I’m completely confused here, why would a doctor be sucked out of a disadvantaged area when the vast majority of patients in a disadvantaged area have medical cards, it’s far more lucrative arguably to set up in a disadvantaged area than it would be to set up, as you said, in the soft suburbs or the university areas.  I still don’t see your objection as to, if there are more doctors qualified, as you suggest is a good idea, allowing them to compete for GMS schemes, for medical card patients, wherever they choose.  What’s the problem?

Dr. Ronan Boland

Well in terms of competition I’m a GP in an urban area myself, there are six GP practises within a quarter of a mile of my own surgery and that would be typical in Ireland.  In terms of patient choice in urban areas I would contend that there is plenty of choice, the difficulty…

Gavin Jennings

Well not according to what we heard from the Competition Authority, they say that some of the biggest black spots identified by the ESRI are in commuter areas which are big population centres.

Dr.
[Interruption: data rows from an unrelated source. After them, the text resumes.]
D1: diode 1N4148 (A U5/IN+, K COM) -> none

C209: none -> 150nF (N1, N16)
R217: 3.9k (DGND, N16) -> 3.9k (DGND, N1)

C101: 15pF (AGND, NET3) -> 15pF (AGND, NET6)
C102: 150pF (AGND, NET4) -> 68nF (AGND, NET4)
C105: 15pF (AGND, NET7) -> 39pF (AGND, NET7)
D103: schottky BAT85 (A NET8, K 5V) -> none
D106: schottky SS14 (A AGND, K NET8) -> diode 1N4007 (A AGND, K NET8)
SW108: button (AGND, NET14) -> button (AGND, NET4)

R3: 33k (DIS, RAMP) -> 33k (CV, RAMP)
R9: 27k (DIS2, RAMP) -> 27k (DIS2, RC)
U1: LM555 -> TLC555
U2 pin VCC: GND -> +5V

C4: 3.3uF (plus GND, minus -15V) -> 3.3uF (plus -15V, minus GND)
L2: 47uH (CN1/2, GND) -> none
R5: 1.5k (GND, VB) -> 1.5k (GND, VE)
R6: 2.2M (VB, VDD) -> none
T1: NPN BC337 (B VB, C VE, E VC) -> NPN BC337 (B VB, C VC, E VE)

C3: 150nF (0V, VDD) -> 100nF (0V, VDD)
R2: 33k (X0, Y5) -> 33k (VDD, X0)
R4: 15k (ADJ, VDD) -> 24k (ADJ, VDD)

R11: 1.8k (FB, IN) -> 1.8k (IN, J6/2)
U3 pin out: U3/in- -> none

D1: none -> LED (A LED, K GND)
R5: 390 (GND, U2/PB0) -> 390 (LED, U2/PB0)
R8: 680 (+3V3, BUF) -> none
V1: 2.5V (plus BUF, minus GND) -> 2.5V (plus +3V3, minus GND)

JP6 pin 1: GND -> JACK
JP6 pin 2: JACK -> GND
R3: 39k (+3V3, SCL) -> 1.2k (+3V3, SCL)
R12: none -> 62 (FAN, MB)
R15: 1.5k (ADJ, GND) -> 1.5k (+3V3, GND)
Ronan Boland

Which I would completely agree with and part of the difficulty has been there, that you have had huge demographic shifts in terms of population movements over the last ten to fifteen years, with huge growth in towns around the commuter belt, around Dublin, and there needs to be greater flexibility around creating new lists, to allow doctors to set up in those areas but one must remember that whether you have one patient or a thousand patients or two thousand patients, and particularly in the era of HIQA and other regulatory bodies and planning regulations, you’re obliged to provide proper premises, to have staff and all those things are extremely expensive so to, for one to suggest that creating zero patient lists and we’ve been party to the creation of some of those and that’s some form of panacea, it is extremely difficult for our practise to have the range of services and resources that are required so, as I’ve already said, it’s not a silver bullet to solve what are really quite complex problems.

Gavin Jennings

Okay, so briefly in the time that we have left you’ve said that you’re opposed to opening up the medical card scheme to open competition, therefore are the Government, the EU, the IMF, the OECD, the Competition Authority, are they all wrong?  Is it a case that doctor knows best here?

Dr. Ronan Boland

No, I haven’t said that we’re opposed to it, what I have said is that they form part of a contract which is twenty-two years old, we need, we have a problem in this country that we’re not training enough GPs, we also have a problem that there is a worldwide shortage of GPs and that every week in our own trade newspapers other English speaking countries are offering salaries that cannot be matched in this jurisdiction to attract young doctors and already there’s evidence of doctors leaving the jurisdiction.  So what we need to have is we need to sit down with the new Minister to put in place a new contract, as the Minister has indicated that he wishes to do, which we would welcome.  We’ve already spent a year working with the HSE and the Department to seek to address a lot of these issues and we reached together conclusions around things like the marking schedule but I think that this issue needs to be addressed in the context of an overall review of the GMS scheme.

Gavin Jennings

Okay. Dr. Ronan Boland, President of the Irish Medical Organisation, thank you.